Teng et al, ICMLC 2004
From ScribbleWiki: Analysis of Social Media
E-Mail Authorship Mining Based On SVM For Computer Forensic
Authors: Gui-Fa Teng, Mao-Sheng Lai, Jian-Bin Ma, Ying Li
The ability to identify original author of e-mail misuse can help to prosecute an offender, and the authors of this paper focus on this particular appliation of authorship attribution. Various e-mail features (eg. linguistic features, header features, and structural characteristics) are used as features with SVM, with a co-locatation based kernel to classify or attribute authorship or e-mail messages to an author.
The authors adopted Vector Space Model (VSM) to store document information, representing each document as a vector of term and weight pairs. The weight of the vector is calculated in a standard fashion (term frequency - inverse document frequency). Not much is said about their feature selection process, except that they adopted chi-squared as the feature selection criteria.

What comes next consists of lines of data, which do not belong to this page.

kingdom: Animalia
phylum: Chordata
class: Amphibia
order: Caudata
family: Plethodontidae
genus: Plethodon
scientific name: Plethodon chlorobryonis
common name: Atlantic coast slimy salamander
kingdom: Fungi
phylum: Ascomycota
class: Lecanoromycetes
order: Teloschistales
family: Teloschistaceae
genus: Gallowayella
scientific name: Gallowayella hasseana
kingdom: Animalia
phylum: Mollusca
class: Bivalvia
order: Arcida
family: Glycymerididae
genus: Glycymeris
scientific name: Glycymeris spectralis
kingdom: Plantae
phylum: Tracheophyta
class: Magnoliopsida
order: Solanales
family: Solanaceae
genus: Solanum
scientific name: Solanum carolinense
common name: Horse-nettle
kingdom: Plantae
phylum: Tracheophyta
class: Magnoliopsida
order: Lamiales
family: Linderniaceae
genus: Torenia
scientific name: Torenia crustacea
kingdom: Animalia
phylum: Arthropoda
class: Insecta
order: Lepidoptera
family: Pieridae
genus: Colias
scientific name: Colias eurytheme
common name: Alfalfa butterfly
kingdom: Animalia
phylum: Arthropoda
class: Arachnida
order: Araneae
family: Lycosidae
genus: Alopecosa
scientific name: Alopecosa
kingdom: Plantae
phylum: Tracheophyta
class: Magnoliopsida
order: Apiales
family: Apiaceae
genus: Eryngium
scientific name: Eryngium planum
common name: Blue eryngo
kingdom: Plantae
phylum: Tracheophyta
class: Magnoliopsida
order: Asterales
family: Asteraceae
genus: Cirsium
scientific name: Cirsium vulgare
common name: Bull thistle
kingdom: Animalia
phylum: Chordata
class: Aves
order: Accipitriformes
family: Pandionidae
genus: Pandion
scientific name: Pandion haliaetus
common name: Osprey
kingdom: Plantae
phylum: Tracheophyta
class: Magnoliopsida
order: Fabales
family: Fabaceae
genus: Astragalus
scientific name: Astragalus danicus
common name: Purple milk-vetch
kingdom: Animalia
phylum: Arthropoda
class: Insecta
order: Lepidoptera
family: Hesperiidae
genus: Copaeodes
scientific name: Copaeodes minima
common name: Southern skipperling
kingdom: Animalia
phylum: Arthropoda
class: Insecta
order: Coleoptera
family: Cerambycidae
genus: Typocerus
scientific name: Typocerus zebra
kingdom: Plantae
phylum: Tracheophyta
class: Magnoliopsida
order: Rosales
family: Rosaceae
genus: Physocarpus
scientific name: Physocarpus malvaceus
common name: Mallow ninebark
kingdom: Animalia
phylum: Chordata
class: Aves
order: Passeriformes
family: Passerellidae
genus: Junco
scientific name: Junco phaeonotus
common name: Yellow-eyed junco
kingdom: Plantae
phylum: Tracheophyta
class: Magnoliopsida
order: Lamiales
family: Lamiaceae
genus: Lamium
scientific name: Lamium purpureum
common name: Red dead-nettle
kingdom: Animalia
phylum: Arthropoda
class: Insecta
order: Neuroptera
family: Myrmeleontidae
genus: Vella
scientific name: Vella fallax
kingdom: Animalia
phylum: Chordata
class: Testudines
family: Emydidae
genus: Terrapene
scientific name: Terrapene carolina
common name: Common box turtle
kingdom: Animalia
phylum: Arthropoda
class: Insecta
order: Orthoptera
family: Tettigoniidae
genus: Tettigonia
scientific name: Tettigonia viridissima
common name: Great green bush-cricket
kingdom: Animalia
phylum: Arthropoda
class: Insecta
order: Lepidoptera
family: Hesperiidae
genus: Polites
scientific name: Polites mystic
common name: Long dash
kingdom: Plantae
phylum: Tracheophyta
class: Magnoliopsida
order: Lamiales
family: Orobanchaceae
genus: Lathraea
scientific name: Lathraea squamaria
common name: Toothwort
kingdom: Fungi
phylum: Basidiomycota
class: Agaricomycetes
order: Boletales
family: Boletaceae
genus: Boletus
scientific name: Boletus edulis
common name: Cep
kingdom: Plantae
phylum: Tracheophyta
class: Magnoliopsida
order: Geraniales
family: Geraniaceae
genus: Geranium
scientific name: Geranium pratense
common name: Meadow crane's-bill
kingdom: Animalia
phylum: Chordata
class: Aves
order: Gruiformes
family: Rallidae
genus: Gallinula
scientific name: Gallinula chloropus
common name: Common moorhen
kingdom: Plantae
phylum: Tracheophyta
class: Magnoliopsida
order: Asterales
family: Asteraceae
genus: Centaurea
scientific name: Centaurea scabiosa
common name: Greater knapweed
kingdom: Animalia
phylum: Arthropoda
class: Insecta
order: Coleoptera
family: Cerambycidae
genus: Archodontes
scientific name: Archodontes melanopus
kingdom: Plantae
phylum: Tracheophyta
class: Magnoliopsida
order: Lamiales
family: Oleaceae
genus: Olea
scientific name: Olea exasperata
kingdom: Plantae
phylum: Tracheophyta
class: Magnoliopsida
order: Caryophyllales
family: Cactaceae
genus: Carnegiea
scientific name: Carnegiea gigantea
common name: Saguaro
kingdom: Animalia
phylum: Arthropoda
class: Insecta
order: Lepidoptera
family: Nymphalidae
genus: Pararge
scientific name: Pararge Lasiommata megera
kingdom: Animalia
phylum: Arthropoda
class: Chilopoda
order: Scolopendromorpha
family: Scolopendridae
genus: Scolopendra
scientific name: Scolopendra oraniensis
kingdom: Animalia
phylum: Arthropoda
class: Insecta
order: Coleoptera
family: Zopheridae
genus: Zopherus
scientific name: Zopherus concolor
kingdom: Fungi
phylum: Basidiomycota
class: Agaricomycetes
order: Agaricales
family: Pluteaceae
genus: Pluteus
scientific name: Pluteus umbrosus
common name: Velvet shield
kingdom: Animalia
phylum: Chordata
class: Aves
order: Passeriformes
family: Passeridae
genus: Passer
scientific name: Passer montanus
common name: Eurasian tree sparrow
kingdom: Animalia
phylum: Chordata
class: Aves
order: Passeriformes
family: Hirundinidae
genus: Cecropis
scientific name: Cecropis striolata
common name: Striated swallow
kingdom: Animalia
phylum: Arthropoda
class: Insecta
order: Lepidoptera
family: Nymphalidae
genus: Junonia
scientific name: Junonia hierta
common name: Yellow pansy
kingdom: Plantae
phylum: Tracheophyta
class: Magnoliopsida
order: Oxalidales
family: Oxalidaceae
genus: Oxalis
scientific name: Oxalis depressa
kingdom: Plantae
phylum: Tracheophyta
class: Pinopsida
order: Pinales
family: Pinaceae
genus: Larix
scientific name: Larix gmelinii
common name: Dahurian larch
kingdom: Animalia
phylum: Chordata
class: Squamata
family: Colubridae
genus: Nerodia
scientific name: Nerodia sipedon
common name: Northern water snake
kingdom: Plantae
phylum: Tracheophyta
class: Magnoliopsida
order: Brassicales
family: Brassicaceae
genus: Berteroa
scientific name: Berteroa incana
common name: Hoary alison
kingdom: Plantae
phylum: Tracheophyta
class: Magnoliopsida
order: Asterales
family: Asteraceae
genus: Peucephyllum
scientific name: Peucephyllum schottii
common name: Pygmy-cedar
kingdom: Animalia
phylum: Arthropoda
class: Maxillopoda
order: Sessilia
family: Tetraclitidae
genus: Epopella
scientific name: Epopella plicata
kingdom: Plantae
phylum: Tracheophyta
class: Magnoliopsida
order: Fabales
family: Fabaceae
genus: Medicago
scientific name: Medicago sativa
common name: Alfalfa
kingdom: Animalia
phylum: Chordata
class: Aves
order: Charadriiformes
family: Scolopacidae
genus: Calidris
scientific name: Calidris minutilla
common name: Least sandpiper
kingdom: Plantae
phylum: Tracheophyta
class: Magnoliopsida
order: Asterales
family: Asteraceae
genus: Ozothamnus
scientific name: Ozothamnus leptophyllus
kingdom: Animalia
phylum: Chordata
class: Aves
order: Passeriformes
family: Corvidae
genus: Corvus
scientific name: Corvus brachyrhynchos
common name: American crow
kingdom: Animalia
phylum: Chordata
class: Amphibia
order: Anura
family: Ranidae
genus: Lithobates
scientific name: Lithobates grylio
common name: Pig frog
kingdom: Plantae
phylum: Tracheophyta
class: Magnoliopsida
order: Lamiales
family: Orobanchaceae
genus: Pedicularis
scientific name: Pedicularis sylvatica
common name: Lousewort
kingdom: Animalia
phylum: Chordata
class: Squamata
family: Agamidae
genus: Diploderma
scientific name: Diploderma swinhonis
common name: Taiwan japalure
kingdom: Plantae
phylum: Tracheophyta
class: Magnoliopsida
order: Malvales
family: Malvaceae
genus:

Particular Attributes Used
- The From message
- The To message
- Whether or not have title
- Whether or note have attachments
- Whether or not have reply
- Uses a greeting acknowledgement
- Uses a farewell acknowledgement
- Contain signature text
- Mean sentence length
- Mean paragraph length
- Number of blank lines / total number of lines
The paper gives a brief overview of SVM. The authors used LibSVM for their evaluation, in a 'one against all' binary classification model. They do not publish results, but only say that their preliminary work is promising. Further proposed research on the topic includes combining SVM with other ML alcgorithms, additional feature extraction, and authorship characterization.